§ TEXT EXCERPT:
Rabbits MyxomatosisTrial WardangIsland 1938

Rabbits around a waterhole at the myxomatosis trial enclosure on Wardang Island in 1938. See page for author [Public domain], via Wikimedia Commons

While the arrival of a RHDV variant (RHDV2) in 2015 has complicated matters, the end result is an evolving and interacting cocktail of rabbit diseases that are keeping rabbits in much of the continent under some control.

But how are they interacting? This was one of the main questions we’ve recently addressed in a new paper that just came out online in Journal of Applied Ecology entitled ‘Previous exposure to myxoma virus reduces survival of European rabbits during outbreaks of rabbit haemorrhagic disease‘. Led by Dr Louise Barnett formerly of the Global Ecology Laboratory at Flinders University, and with substantial modelling and writing contributions from Dr Thomas Prowse of the University of Adelaide, this paper represents a great applied collaboration between academia (also including Ron Sinclair of University of Adelaide and Brian Cooke of University of Canberra) and government — in this case, Biosecurity South Australia (David Peacock, Greg Mutze, John Kovaliski).

Using data from what I am led to believe is one of the longest-running monitoring programmes in disease ecology — the > 21-year Turretfield Rabbit Research Project run by Biosecurity South Australia — personnel censused, bioassayed (for virus exposure), and released rabbits of all ages from a more-or-less demographically closed (i.e., no net emigration or immigration) population approximately every two months.

Greater death rates for invasive rabbits from interacting diseases

Tagged rabbit from Turretfield (photo taken 8 September 2014). This individual had no antibodies to RHDV or myxoma virus, but was moribund (i.e., in the process of dying). Two hours after this photo was taken, the rabbit was dead. Photo by David Peacock (Biosecurity South Australia).

From this unprecedented database, Louise and the rest of us developed multi-state mark-capture-recapture models in the R version of Program MARK (RMark) to determine the probability of transitioning between different age categories and disease states. We explicitly tested the hypothesis that being exposed to one disease altered the probability of dying from another.

And that’s when we discovered that the probability of dying from RHDV was 10% higher than expected when an individual rabbit had been previously exposed to myxoma virus. In other words, the population-level effects of the two diseases were interactive, not just additive (i.e., 1 + 1 = 2.1).

Greater death rates for invasive rabbits from interacting diseases

Why was myxomatosis introduced to Australia? Because rabbits were doing this to farms in the latter part of the 19th and early 20th Centuries. Photo by Francis Ratcliffe (one of CSIRO’s first ecologists).

In essence, we showed that the contribution of the two rabbit biocontrols has given us more bang for our buck via this interactive effect. Rarely has such an interaction between two diseases been shown, and we think our discovery is the first of its kind between two biocontrols. If you are someone tasked with biocontrol, then this is the sort of hard evidence you need to justify continued work for multiple, interacting disease solutions to limit the damage from invasive species.

§ TASK PROMPT:
Reproduce the passage from the rabbit disease article starting with "From this unprecedented" and going on through "dying from another.".

§ Data excerpts:
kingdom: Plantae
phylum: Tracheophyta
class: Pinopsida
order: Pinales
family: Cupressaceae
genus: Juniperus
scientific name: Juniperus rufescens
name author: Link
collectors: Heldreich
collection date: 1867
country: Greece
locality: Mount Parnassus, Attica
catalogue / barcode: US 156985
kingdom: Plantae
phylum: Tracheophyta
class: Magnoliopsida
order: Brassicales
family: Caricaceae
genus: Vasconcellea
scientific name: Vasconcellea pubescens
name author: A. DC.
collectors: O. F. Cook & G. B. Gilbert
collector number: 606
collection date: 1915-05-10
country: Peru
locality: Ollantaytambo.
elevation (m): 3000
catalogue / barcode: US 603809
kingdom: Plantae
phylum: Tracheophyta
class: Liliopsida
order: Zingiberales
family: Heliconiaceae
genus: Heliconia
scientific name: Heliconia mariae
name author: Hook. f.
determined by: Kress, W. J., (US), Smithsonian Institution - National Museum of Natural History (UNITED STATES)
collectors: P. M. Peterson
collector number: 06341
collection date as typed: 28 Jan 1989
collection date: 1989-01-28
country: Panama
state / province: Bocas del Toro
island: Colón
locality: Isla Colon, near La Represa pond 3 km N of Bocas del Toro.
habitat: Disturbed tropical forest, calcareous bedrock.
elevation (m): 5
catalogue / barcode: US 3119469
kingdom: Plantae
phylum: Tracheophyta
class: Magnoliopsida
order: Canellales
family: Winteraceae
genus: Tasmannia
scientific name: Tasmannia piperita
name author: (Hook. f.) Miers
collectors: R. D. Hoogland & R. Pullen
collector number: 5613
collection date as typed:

§ OUTPUT OF THE EXERCISE:
From this unprecedented database, Louise and the rest of us developed multi-state mark-capture-recapture models in the R version of Program MARK (RMark) to determine the probability of transitioning between different age categories and disease states. We explicitly tested the hypothesis that being exposed to one disease altered the probability of dying from another.